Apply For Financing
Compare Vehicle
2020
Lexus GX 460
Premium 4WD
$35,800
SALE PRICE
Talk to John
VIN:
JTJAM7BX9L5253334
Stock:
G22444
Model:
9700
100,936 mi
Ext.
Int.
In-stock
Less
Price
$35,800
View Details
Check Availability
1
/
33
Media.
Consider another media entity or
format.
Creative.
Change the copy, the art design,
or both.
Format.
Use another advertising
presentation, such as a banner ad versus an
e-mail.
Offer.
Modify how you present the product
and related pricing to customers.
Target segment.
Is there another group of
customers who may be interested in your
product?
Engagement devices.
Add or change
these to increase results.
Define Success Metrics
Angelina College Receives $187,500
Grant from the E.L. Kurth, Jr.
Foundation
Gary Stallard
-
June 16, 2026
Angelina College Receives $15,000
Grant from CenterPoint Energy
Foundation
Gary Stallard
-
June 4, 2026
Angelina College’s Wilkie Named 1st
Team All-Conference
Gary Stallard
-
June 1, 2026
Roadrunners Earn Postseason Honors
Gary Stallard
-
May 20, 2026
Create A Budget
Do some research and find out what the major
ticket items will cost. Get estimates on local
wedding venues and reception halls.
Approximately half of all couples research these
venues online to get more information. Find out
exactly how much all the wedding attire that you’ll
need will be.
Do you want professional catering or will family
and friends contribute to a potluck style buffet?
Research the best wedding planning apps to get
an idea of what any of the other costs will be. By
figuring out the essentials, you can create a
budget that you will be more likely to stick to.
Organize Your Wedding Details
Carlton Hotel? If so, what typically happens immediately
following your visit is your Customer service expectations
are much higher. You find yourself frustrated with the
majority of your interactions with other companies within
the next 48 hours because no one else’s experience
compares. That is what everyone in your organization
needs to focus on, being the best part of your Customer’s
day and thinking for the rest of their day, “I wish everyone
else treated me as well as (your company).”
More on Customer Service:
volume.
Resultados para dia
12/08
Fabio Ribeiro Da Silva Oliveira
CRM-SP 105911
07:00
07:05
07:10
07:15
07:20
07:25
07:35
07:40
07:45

WORK INSTRUCTIONS
Only lines with the word "Angelina" are wanted, so copy each one from the records.

TASK RESULT
Angelina College Receives $187,500
Angelina College Receives $15,000
Angelina College’s Wilkie Named 1st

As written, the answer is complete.